Data-driven models for microfluidics: A short review.

Yu Chang, Qichen Shang, Zifei Yan, Jian Deng, Guangsheng Luo
Author Information
  1. Yu Chang: Department of Chemical Engineering, State Key Laboratory of Chemical Engineering, Tsinghua University, Beijing 100084, China. ORCID
  2. Qichen Shang: Department of Chemical Engineering, State Key Laboratory of Chemical Engineering, Tsinghua University, Beijing 100084, China. ORCID
  3. Zifei Yan: Department of Chemical Engineering, State Key Laboratory of Chemical Engineering, Tsinghua University, Beijing 100084, China.
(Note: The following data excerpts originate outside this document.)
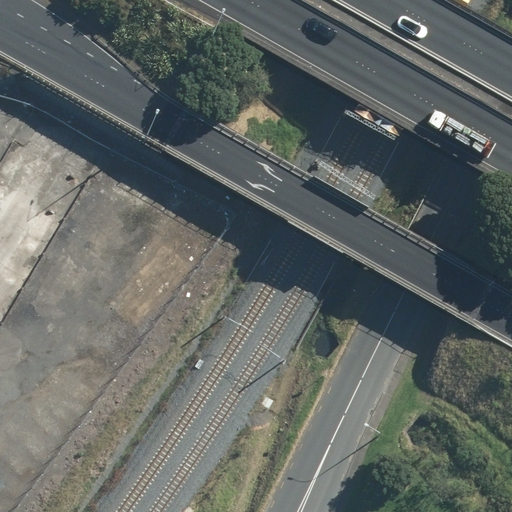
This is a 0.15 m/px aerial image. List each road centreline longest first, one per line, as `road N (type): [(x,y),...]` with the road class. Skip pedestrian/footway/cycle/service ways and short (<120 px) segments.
road 1 (motorway): [(511,316),(0,26)]
road 2 (secondary): [(298,511),(399,296),(511,95)]
road 3 (motorway): [(511,150),(248,0)]
road 4 (motorway): [(386,0),(511,71)]
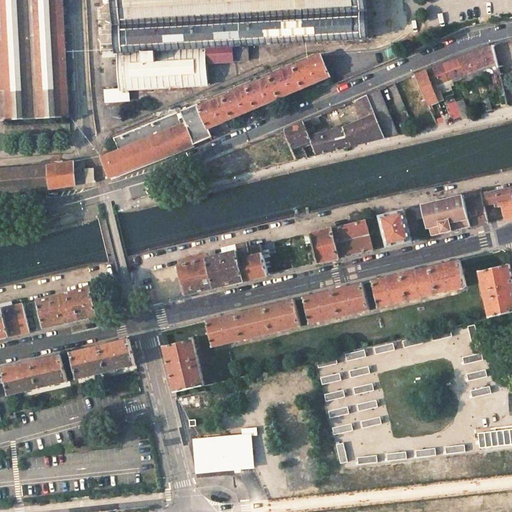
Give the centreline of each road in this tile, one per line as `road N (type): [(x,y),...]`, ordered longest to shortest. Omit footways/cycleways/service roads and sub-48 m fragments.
road 1 (residential): [(0,205),(60,200),(146,176),(511,30)]
road 2 (residential): [(142,322),(511,232)]
road 3 (residential): [(142,322),(182,511)]
road 4 (residential): [(0,355),(142,322)]
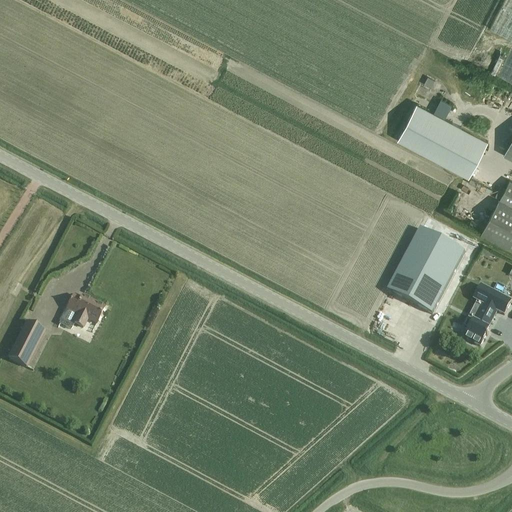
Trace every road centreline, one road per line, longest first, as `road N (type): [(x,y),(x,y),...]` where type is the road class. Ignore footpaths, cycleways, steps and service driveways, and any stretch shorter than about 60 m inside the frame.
road 1 (tertiary): [(473,403),(0,156)]
road 2 (unclassified): [(324,511),(345,493),(376,484),(451,495),(487,492),(511,477)]
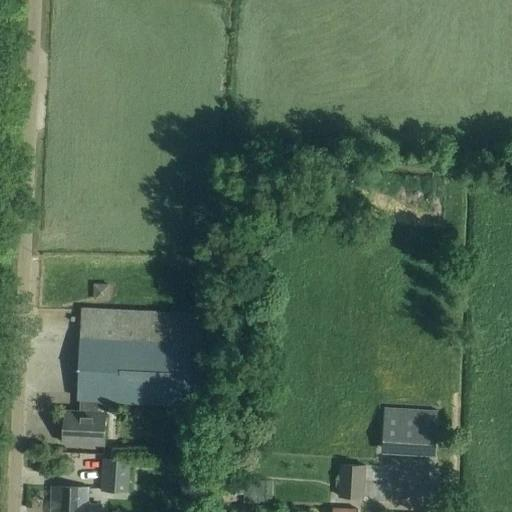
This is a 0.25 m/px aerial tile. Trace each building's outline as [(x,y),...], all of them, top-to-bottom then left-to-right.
[(72,264),(71,292),(115,294),(116,266),(72,264)] [(81,311),(80,337),(78,399),(80,399),(106,400),(106,401),(200,406),(204,316),(81,311)] [(106,400),(80,399),(80,412),(64,412),(63,444),(104,445),(105,414),(106,401),(106,400)] [(391,406),(392,451),(446,449),(445,404),(391,406)] [(101,491),(129,493),(130,460),(102,459),(101,491)] [(366,467),(340,465),(339,497),(364,499),(366,467)] [(89,488),(88,488),(52,487),(51,511),(101,511),(102,506),(88,506),(89,488)] [(377,492),(377,508),(423,509),(423,493),(377,492)]
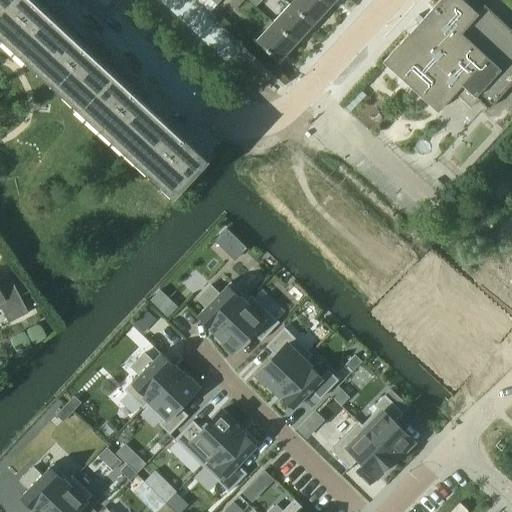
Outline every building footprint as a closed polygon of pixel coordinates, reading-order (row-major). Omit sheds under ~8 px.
[(0,0),(0,37),(174,198),(210,159),(37,0),(0,0)] [(324,0),(294,0),(292,3),(314,24),(331,6),(324,0)] [(462,0),(438,0),(383,61),(437,111),(454,93),(470,107),(477,99),(488,109),(511,83),(511,30),(484,5),(476,12),(462,0)] [(292,3),(275,22),(298,42),(314,24),(292,3)] [(298,42),(275,22),(258,40),(281,61),(298,42)] [(344,107),(350,113),(350,112),(366,95),(360,89),(344,107)] [(226,233),(217,242),(224,249),(233,239),(226,233)] [(28,313),(8,274),(0,277),(0,306),(8,323),(28,313)] [(206,306),(197,315),(216,333),(251,295),(248,298),(230,282),(219,294),(212,287),(199,300),(206,306)] [(160,289),(149,299),(167,318),(178,307),(160,289)] [(217,334),(214,337),(228,350),(230,348),(233,351),(251,332),(261,341),(279,322),(251,295),(216,333),(217,334)] [(143,306),(128,321),(134,327),(138,331),(153,316),(148,312),(143,306)] [(275,354),(257,374),(259,376),(257,378),(271,392),(273,389),(275,391),(311,353),(284,327),(266,345),(275,354)] [(139,375),(124,390),(142,408),(179,370),(161,353),(152,361),(144,353),(130,367),(139,375)] [(311,353),(275,391),(293,408),(322,378),(305,362),(312,355),(311,353)] [(354,355),(345,364),(352,371),(361,362),(354,355)] [(179,370),(142,408),(143,409),(146,405),(162,421),(159,424),(169,434),(188,416),(178,406),(197,388),(194,385),(197,382),(183,369),(180,371),(179,370)] [(380,412),(364,429),(394,458),(395,458),(412,441),(393,422),(403,412),(384,394),(373,405),(380,412)] [(74,395),(65,405),(72,412),(81,402),(74,395)] [(65,405),(56,415),(63,421),(72,412),(65,405)] [(314,410),(298,427),(306,436),(323,419),(314,410)] [(193,421),(175,439),(202,465),(238,428),(237,427),(239,424),(225,411),(223,413),(220,411),(202,429),(193,421)] [(238,428),(202,465),(220,483),(256,446),(238,428)] [(341,439),(331,450),(349,468),(358,458),(377,476),(382,471),(394,459),(393,459),(394,458),(364,429),(348,446),(341,439)] [(133,457),(126,464),(136,473),(143,466),(133,457)] [(33,466),(19,480),(28,488),(19,497),(34,511),(39,511),(74,477),(73,477),(70,480),(53,463),(42,475),(33,466)] [(126,464),(119,471),(129,480),(136,473),(126,464)] [(264,470),(257,477),(266,487),(273,480),(264,470)] [(75,511),(92,495),(74,477),(39,511),(75,511)] [(169,484),(158,495),(165,502),(176,491),(169,484)] [(158,495),(148,506),(153,511),(155,511),(165,502),(158,495)] [(293,499),(280,511),(295,511),(301,506),(293,499)] [(233,501),(224,511),(236,511),(240,508),(233,501)] [(459,502),(449,511),(466,511),(468,511),(459,502)]
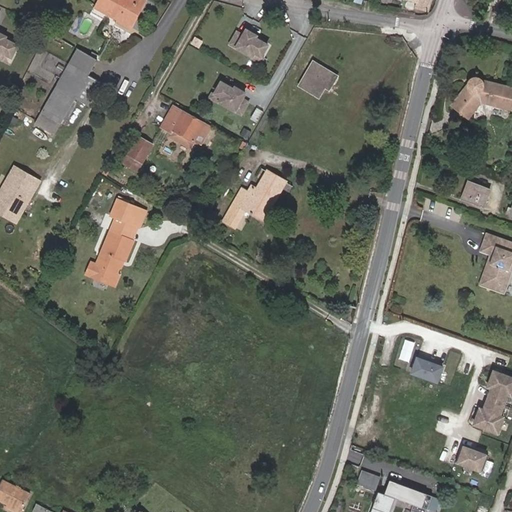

ORCID
  4. Jian Deng: Department of Chemical Engineering, State Key Laboratory of Chemical Engineering, Tsinghua University, Beijing 100084, China. ORCID
  5. Guangsheng Luo: Department of Chemical Engineering, State Key Laboratory of Chemical Engineering, Tsinghua University, Beijing 100084, China. ORCID

Abstract

Microfluidic devices have many unique practical applications across a wide range of fields, making it important to develop accurate models of these devices, and many different models have been developed. Existing modeling methods mainly include mechanism derivation and semi-empirical correlations, but both are not universally applicable. In order to achieve a more accurate and general modeling process, the use of data-driven modeling has been studied recently. This review highlights recent advances in the application of data-driven modeling techniques for simulating and designing microfluidic devices. First, it introduces the application of traditional modeling approaches in microfluidics; subsequently, through different database sources, it reviews studies on data-driven modeling in three categories; and finally, it raises some open issues that require further investigation.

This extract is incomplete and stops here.